Come on, come on, get with it.  Repeat his name out loud a few times and you will see just what type of humour this talented group set before us in the ensuing mayhem.  And our inspector had all the usual suspects to deal with; the grande dame, the frustrated spinster, the gushing heroine, the lecherous bounder and the upper class idiot.

The audience set the broad elements of this particular plot, using a group, an object and an adjective that described the object and away we went.  Cue a lot of very clever physical theatre and dialogue, the latter laced with innuendo, double entendre and truly groan-generating puns.  Scene changes operated by means of some telepathic exchange between cast members and if there was any back stage plot setting and development, then it was done at lightning speed as the action hardly stopped long enough for anyone to draw breath.  And all the while, improvised piano chords from stage right accentuated the mood and action unfolding before us.

But all stories, even improvised ones, benefit from having a beginning, middle and end and this was provided with some skill by our Inspector, on stage throughout and furiously making notes as he watched the chaos around him.  His halftime summary served the double purpose of letting the audience know where we’d got to, got them choose a victim and a murderer from the cast and then reminded the actors what sort of a tangled ball of wool they’d created and that they’d not a lot of time left to commit said murder, so he could play the role of clever dick and solve the case.
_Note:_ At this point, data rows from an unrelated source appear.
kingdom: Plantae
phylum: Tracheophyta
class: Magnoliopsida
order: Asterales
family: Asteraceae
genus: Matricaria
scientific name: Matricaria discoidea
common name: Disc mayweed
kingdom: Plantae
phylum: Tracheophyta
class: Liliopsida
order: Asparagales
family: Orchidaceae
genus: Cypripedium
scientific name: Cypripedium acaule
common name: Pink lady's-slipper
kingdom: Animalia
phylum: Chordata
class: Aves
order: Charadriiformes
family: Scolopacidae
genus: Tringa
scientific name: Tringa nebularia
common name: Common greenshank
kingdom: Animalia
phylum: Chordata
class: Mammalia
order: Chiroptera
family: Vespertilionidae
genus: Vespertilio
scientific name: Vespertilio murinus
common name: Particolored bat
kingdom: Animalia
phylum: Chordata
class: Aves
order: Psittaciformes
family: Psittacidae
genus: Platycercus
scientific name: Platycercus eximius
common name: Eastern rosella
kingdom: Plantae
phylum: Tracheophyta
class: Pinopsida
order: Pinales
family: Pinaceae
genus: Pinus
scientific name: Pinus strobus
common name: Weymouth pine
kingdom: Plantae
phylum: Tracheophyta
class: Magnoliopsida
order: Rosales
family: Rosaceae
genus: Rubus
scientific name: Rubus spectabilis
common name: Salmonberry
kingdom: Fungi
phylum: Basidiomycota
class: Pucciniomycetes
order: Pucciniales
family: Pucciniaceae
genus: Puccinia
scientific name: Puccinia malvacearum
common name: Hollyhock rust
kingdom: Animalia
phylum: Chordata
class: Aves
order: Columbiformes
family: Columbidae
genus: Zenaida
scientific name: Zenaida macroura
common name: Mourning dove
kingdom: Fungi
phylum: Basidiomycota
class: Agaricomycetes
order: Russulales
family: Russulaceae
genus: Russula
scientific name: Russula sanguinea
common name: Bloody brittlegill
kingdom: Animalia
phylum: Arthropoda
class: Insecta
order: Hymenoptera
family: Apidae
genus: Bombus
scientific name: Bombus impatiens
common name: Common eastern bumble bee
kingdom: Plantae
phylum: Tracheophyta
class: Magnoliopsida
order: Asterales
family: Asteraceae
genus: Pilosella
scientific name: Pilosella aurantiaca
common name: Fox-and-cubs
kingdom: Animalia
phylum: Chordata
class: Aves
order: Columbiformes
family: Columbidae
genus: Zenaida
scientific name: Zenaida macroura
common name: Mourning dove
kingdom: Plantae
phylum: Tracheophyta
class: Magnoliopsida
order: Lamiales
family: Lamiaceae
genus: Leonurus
And when it finally arrived, amidst a flurry of melodrama, this particular denouement was cleverly derived and executed with great use of “flashback” dialogue, putting the actors involved firmly on the spot and testing their improv skills to the limit.

Slick, professional, tight, physical and very, very funny.  This lot are the real deal when it comes to improv.  Very highly recommended for anyone with a sense of fun.